Monday, November 10, 2014

Growing Pains…

November 10, 2014

As I explained last week, in my attempt to grow tomatoes inside our house this winter, I snipped the tops out of a couple of our tomato plants a few weeks ago and planted them in 5-gallon buckets.  Well, this week I noticed an itty-bitty, teensy-weensy tomato on one of the plants.  That little girl was definitely not on the tomato plant when I planted it.  So, although the plants are looking a little worse for being indoors, I’m considering the appearance of the pencil eraser sized baby tomato a resounding success!
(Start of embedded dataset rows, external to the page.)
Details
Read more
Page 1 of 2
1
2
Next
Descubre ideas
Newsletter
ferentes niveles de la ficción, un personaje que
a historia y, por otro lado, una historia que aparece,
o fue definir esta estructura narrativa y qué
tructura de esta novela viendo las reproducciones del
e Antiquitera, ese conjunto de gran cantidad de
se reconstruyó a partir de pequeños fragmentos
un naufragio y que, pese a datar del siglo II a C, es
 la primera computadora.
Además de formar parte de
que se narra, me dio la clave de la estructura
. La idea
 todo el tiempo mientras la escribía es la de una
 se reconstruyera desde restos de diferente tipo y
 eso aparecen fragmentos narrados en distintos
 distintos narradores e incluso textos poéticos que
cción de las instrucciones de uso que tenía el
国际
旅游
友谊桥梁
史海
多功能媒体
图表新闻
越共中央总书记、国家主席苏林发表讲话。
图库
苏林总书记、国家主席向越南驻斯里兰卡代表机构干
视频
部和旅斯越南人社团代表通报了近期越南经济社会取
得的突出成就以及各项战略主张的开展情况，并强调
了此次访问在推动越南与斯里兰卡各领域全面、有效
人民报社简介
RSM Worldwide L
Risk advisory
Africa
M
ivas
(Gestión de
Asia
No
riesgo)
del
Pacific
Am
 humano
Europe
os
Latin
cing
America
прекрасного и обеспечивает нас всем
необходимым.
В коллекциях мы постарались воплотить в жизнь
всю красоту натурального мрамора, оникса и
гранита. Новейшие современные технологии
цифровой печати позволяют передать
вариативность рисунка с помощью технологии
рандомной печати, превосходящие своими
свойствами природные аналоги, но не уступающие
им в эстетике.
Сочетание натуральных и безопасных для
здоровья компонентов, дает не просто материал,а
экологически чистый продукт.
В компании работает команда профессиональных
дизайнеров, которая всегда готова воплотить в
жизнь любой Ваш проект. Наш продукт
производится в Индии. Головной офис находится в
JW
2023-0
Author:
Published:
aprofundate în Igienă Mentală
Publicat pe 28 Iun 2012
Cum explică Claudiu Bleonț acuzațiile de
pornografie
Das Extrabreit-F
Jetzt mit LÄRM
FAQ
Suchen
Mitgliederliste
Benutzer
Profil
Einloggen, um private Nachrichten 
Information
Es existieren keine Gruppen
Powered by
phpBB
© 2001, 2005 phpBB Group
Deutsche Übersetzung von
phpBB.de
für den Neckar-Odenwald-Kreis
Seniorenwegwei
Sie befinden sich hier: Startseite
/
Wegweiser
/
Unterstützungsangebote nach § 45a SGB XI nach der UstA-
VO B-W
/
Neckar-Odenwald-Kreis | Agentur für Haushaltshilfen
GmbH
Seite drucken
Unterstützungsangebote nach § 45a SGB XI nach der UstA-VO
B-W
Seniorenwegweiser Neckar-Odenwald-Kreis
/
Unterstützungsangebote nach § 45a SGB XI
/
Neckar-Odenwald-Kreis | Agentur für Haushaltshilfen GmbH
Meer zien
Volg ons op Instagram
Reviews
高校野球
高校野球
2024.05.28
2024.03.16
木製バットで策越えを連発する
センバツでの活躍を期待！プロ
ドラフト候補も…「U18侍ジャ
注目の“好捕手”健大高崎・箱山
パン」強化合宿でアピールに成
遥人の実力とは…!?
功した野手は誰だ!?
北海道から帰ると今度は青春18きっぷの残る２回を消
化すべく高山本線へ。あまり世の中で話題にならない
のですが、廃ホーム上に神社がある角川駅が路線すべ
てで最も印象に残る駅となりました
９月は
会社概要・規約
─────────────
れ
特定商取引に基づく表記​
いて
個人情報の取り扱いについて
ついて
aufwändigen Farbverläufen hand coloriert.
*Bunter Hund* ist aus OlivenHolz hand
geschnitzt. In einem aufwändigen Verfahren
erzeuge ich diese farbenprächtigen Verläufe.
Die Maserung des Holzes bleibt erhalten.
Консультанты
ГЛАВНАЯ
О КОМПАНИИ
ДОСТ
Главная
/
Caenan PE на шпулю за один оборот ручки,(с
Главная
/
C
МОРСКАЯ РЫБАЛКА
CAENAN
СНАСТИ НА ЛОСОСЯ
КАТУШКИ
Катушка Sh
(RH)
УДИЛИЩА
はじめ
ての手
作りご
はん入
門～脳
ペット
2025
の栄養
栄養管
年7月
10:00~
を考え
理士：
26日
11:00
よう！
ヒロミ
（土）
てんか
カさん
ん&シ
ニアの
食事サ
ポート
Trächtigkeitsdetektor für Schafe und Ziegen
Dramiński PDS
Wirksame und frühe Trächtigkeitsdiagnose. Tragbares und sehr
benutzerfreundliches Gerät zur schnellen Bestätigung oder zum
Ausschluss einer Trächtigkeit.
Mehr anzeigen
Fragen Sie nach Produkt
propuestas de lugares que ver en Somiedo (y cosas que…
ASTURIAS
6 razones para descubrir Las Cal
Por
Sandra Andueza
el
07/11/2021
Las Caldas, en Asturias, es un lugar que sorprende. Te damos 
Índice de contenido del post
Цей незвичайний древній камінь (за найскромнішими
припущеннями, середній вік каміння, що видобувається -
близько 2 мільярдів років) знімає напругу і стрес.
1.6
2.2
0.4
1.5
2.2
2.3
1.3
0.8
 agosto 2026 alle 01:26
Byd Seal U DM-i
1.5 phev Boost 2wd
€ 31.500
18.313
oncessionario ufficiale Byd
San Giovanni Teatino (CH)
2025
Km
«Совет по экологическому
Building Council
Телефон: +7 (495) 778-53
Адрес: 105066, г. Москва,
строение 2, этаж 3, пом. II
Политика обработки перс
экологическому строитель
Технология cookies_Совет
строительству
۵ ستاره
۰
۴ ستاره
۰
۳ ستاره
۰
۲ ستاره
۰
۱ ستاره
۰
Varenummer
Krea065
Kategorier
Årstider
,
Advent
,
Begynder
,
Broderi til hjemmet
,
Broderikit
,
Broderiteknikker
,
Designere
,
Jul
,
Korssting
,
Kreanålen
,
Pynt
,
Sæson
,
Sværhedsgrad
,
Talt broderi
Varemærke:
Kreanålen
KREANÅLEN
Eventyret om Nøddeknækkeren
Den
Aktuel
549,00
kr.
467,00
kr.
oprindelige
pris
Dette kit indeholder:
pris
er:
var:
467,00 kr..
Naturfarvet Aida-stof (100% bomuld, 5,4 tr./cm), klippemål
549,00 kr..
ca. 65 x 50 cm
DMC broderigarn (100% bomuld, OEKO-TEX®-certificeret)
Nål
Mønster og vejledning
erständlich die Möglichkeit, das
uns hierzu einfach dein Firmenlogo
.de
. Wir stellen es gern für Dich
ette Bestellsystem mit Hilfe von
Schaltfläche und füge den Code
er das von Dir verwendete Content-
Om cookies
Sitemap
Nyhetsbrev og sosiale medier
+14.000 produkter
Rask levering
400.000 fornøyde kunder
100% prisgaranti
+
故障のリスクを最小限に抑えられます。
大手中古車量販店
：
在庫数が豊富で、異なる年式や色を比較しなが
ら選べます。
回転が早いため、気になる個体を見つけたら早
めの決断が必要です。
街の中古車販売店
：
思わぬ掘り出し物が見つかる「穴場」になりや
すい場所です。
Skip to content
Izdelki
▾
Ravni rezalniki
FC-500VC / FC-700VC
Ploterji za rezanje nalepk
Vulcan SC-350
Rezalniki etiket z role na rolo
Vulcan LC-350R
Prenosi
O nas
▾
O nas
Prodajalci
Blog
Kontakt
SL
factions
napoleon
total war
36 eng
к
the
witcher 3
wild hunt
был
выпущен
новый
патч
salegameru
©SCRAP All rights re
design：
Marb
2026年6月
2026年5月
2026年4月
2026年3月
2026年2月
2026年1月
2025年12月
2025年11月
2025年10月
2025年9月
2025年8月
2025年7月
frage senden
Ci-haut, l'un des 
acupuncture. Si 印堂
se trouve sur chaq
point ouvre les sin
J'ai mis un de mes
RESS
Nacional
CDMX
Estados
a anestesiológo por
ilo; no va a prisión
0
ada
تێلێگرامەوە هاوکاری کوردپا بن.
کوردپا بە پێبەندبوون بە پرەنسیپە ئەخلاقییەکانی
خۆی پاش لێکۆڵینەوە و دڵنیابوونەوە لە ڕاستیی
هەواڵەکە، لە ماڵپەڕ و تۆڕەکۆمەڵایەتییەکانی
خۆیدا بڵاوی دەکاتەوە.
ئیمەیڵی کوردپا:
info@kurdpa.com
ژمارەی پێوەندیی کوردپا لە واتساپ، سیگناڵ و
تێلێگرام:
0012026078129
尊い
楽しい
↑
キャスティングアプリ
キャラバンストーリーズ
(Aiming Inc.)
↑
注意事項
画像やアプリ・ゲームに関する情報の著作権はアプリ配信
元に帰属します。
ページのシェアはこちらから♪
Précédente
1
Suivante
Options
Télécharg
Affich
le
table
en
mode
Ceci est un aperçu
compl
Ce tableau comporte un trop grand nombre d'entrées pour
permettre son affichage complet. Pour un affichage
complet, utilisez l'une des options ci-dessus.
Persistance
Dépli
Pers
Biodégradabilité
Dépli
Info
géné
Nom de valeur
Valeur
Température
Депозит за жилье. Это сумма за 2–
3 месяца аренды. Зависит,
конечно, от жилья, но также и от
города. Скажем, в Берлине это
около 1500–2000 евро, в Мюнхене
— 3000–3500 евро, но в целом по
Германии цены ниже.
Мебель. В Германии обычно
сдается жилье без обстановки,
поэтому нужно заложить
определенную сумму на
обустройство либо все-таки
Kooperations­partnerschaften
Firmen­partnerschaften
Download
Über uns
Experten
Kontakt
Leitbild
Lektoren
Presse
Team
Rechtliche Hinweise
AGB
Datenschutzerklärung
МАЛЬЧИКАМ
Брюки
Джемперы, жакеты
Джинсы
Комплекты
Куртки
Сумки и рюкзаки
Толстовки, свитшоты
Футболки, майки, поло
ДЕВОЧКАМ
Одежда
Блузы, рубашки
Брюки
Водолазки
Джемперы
I’m so optimistic about the success of the tomato plants that I’ve decided to experiment even further.  (Waaahaaahaaahaaa…I’m thinking that this might be how Dr. Frankenstein got started with his experiments!)  A week or so ago I noticed some volunteer lettuce growing in our garden.  This was the result of our spring crop of lettuce going to seed.  After I had saved some of the lettuce seed for next year’s crop, I just pulled up the remaining plants and laid them down where they had grown.  I did not expect it to produce a thick carpet of lettuce, but that’s exactly what happened.  The plants are only about an inch tall right now. 

I dug up a clump of the lettuce and then replanted it in clear containers that I had saved when I purchased lettuce from the grocery store last winter.  I put these containers under grow lights in Charming’s office (which is rapidly becoming my winter green house).  I’m fairly optimistic about the lettuce and tomatoes.  I’m hoping that growing my own lettuce “in house” (pun intended) will cut down on my fussin’ and cussin’ about the poor quality of the often-wilted-before-you-get-it-home-lettuce that I have to buy from the grocery store during the winter months.  I can envision it now…Charming and I chomping on home-grown lettuce and tomatoes in January as the snow blows outside…Wow, it’s great that I was blessed with a very vivid imagination!

It's a girl!  (Tomato, that is.)

Volunteer lettuce that was growing thickly in our garden.

Transplanted lettuce seedlings under the grow lights in Charming's office.
I will thin them out, if needed, when they get a bit bigger.